In the given figure, PQ is a tangent at a point C to a circle with centre O. If AB is a diameter, find angle PCA + angle BCQ?

To solve the problem involving the tangent PQ to the circle at point C, and the diameter AB, we need to apply some fundamental properties of circles and angles. Let's break it down step by step.

Understanding the Geometry

In the scenario described, we have a circle with center O, and a tangent line PQ that touches the circle at point C. The line AB is a diameter of the circle. We want to find the sum of the angles PCA and BCQ.

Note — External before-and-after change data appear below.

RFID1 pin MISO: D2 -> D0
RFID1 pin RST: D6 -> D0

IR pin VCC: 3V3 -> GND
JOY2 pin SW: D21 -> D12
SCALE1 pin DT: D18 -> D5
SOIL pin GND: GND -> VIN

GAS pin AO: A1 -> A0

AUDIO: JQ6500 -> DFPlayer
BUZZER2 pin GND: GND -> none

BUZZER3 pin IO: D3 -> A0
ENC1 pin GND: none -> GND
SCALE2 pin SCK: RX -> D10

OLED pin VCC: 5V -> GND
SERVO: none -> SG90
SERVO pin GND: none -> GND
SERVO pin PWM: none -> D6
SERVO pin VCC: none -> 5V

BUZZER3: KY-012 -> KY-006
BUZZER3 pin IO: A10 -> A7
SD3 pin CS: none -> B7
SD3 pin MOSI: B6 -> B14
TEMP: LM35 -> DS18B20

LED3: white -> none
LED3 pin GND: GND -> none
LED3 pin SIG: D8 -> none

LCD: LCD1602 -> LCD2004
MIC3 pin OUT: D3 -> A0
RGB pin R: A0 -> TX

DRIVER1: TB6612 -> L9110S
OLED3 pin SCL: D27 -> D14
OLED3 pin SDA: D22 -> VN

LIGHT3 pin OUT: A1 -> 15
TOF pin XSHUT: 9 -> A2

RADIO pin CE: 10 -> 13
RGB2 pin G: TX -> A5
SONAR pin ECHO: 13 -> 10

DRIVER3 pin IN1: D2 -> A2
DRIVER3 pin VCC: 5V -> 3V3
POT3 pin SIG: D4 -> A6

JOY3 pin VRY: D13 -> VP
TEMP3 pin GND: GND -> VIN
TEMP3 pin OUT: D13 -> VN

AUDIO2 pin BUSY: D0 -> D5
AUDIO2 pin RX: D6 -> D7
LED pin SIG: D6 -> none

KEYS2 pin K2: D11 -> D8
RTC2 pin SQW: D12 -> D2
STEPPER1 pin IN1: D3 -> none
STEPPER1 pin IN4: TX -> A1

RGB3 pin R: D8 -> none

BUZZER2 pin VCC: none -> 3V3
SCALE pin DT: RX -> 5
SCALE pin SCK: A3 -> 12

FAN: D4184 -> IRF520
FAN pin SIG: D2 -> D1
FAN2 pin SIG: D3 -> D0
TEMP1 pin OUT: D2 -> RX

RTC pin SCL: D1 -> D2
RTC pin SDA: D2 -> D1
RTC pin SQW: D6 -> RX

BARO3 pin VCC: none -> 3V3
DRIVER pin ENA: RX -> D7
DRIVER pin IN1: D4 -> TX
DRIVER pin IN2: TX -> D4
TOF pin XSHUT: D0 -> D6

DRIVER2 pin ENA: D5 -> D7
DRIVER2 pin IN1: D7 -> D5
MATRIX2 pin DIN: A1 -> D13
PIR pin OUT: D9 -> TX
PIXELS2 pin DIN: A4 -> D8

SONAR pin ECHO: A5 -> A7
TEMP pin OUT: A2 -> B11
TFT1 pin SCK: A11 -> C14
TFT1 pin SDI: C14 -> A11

Key Properties to Remember

• Tangent and Radius Relationship: A tangent to a circle is perpendicular to the radius at the point of tangency. Therefore, angle OCP is 90 degrees.
• Inscribed Angle Theorem: The angle subtended by a diameter at any point on the circle is a right angle. Thus, angle ACB is 90 degrees.

Analyzing the Angles

Now, let's denote the angles we need to find:

• Let angle PCA be denoted as x.
• Let angle BCQ be denoted as y.

From the properties mentioned, we know:

• Since angle OCP is 90 degrees, we can say that angle PCA (x) + angle OCB (which is also 90 degrees) = 90 degrees.
• From the inscribed angle theorem, angle ACB is 90 degrees, which means angle ACB = angle PCA + angle BCQ = x + y = 90 degrees.

Finding the Sum of Angles

Now, we can combine our findings:

• From the tangent property, we have angle OCP = 90 degrees.
• From the inscribed angle theorem, we have angle ACB = 90 degrees.

Thus, we can conclude:

x + y = 90 degrees.

Final Result

Therefore, the sum of angle PCA and angle BCQ is:

Angle PCA + Angle BCQ = 90 degrees.

This relationship highlights the beautiful interplay between tangents, diameters, and angles in circle geometry. If you visualize this setup, it becomes clear how these angles relate to each other through the properties of the circle. If you have any further questions about this topic or need clarification on any point, feel free to ask!